- [Gegeven tekst]

──────

De man was geschokt door die opmerking, en hij antwoordde met een zwaar accent: ‘Nou, dan ga ik niet.’11 Maar hij ging wel! En wij zullen allemaal gaan!

Sommigen raken zo makkelijk geobsedeerd met hun bezittingen dat ze het eeuwige perspectief kwijtraken. Toen Abraham Egypte verliet, ging zijn neef Lot met hem mee naar Betel. Zowel Abraham als Lot hadden kudden en tenten. ‘Maar het land liet niet toe, dat zij tezamen bleven wonen, want hun have was talrijk, zodat zij niet tezamen konden wonen.’12 Na wat strubbelingen tussen de herders van Abraham en Lot, deed Abraham Lot een voorstel. ‘Laat er toch geen twist zijn tussen mij en u, en tussen mijn herders en uw herders, want wij zijn mannen broeders.

‘[Ga] naar links, dan ga ik rechts, hetzij naar rechts, dan ga ik links.’13

Lot zag ‘wat het hem opleverde’ toen hij uitkeek over de vruchtbare vlakten bij de Jordaan en koos dat land, dat dichtbij de wereldse stad Sodom14 was. Abraham was tevreden met het onvruchtbaarder land Kanaän, maar toch vergaarde hij daar nog meer rijkdom.

Abraham staat echter bekend als de grote patriarch van het verbondsvolk van de Heer. Een van de eerste keren dat het betalen van tiende genoemd wordt, is de keer dat Abraham aan Melchizedek tiende betaalde van al zijn bezittingen.15 Abraham genoot het vertrouwen van de Heer, die hem de intelligenties in de voorsterfelijke wereld liet zien, de keuze van een verlosser, en de schepping.16 Abraham staat ook bekend om zijn bereidheid om zijn zoon Isaak te offeren. Deze enorme geloofsdaad symboliseert de uiterste onzelfzuchtige daad in de hele geschiedenis, toen de Heiland zijn leven gaf voor ons allen, om verzoening tot stand te brengen voor onze zonden.

──────

- [Aangeleverde gegevens]
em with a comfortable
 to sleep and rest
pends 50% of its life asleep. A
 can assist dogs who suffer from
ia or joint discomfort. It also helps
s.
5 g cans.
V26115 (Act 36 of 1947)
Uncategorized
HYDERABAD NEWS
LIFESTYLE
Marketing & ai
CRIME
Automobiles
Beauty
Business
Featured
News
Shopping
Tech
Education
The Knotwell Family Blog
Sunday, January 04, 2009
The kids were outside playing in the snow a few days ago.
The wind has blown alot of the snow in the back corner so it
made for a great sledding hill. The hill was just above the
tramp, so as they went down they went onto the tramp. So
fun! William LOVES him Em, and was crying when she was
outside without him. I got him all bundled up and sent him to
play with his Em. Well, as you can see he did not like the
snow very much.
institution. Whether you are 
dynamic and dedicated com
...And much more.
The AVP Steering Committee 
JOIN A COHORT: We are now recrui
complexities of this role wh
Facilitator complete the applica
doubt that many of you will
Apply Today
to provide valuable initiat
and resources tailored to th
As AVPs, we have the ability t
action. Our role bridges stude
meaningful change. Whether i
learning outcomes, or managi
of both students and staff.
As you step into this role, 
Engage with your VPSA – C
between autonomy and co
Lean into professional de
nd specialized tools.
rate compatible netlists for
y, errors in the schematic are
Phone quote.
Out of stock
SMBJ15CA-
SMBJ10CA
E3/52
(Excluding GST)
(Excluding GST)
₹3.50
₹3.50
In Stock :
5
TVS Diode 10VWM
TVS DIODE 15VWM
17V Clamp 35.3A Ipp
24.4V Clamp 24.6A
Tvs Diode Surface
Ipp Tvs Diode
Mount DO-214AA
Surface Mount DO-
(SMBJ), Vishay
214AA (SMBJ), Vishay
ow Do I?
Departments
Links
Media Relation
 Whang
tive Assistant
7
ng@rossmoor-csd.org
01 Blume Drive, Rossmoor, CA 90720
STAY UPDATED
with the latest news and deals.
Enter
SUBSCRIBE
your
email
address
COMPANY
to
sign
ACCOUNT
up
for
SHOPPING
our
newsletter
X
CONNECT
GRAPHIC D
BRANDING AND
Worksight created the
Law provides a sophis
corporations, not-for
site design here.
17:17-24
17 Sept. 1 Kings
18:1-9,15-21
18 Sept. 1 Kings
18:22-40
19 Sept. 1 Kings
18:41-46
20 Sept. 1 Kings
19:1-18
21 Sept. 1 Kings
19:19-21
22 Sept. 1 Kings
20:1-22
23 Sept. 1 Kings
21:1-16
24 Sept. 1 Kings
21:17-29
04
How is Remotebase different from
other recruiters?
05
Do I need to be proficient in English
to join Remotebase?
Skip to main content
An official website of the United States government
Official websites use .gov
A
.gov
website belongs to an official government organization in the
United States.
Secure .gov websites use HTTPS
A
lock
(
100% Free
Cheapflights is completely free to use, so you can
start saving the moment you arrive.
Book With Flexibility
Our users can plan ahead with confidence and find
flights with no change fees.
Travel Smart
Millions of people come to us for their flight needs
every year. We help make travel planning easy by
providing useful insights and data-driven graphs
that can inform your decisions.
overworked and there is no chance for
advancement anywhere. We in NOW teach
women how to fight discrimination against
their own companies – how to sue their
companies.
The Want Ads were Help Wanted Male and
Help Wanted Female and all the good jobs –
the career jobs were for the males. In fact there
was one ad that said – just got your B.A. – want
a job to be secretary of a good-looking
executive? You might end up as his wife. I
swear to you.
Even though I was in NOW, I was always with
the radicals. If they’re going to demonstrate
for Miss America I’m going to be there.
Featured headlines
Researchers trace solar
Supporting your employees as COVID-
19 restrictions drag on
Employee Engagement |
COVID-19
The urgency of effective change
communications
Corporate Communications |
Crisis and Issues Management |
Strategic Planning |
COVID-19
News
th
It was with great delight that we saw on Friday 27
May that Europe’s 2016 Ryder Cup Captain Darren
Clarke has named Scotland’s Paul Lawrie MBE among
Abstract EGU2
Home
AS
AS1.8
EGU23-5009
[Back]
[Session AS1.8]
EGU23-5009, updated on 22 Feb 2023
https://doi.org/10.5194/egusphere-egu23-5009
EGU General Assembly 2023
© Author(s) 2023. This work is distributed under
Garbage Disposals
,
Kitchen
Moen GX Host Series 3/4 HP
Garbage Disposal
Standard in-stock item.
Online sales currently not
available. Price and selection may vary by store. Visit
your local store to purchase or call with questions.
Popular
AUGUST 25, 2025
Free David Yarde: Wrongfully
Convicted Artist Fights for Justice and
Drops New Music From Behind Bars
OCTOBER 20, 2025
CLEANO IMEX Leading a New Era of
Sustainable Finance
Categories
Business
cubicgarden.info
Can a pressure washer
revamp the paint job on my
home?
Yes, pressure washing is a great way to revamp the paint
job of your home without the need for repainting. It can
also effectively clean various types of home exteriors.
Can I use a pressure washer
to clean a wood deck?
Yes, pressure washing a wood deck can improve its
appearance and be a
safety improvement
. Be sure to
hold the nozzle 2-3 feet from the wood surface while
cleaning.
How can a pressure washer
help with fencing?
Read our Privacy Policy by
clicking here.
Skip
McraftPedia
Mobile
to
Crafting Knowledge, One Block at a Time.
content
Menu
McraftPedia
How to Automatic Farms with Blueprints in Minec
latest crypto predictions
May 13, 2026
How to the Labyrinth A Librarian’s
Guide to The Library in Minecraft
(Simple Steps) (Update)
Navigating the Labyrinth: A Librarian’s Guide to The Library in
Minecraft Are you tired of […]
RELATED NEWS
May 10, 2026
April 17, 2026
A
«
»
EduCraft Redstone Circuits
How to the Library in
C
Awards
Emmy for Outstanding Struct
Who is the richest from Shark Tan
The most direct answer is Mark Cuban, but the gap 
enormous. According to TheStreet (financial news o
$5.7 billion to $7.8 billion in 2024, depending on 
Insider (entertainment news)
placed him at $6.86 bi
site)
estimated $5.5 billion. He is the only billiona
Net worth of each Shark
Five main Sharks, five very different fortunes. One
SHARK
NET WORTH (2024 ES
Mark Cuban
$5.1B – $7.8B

──────

Geef alsjeblieft het deel van de tekst over Abraham en Lot opnieuw weer, tussen "De man was geschokt" en "zijn mannen broeders.", beide inbegrepen. Vervang daarin "kudden" door "vee".

De man was geschokt door die opmerking, en hij antwoordde met een zwaar accent: ‘Nou, dan ga ik niet.’11 Maar hij ging wel! En wij zullen allemaal gaan!

Sommigen raken zo makkelijk geobsedeerd met hun bezittingen dat ze het eeuwige perspectief kwijtraken. Toen Abraham Egypte verliet, ging zijn neef Lot met hem mee naar Betel. Zowel Abraham als Lot hadden vee en tenten. ‘Maar het land liet niet toe, dat zij tezamen bleven wonen, want hun have was talrijk, zodat zij niet tezamen konden wonen.’12 Na wat strubbelingen tussen de herders van Abraham en Lot, deed Abraham Lot een voorstel. ‘Laat er toch geen twist zijn tussen mij en u, en tussen mijn herders en uw herders, want wij zijn mannen broeders.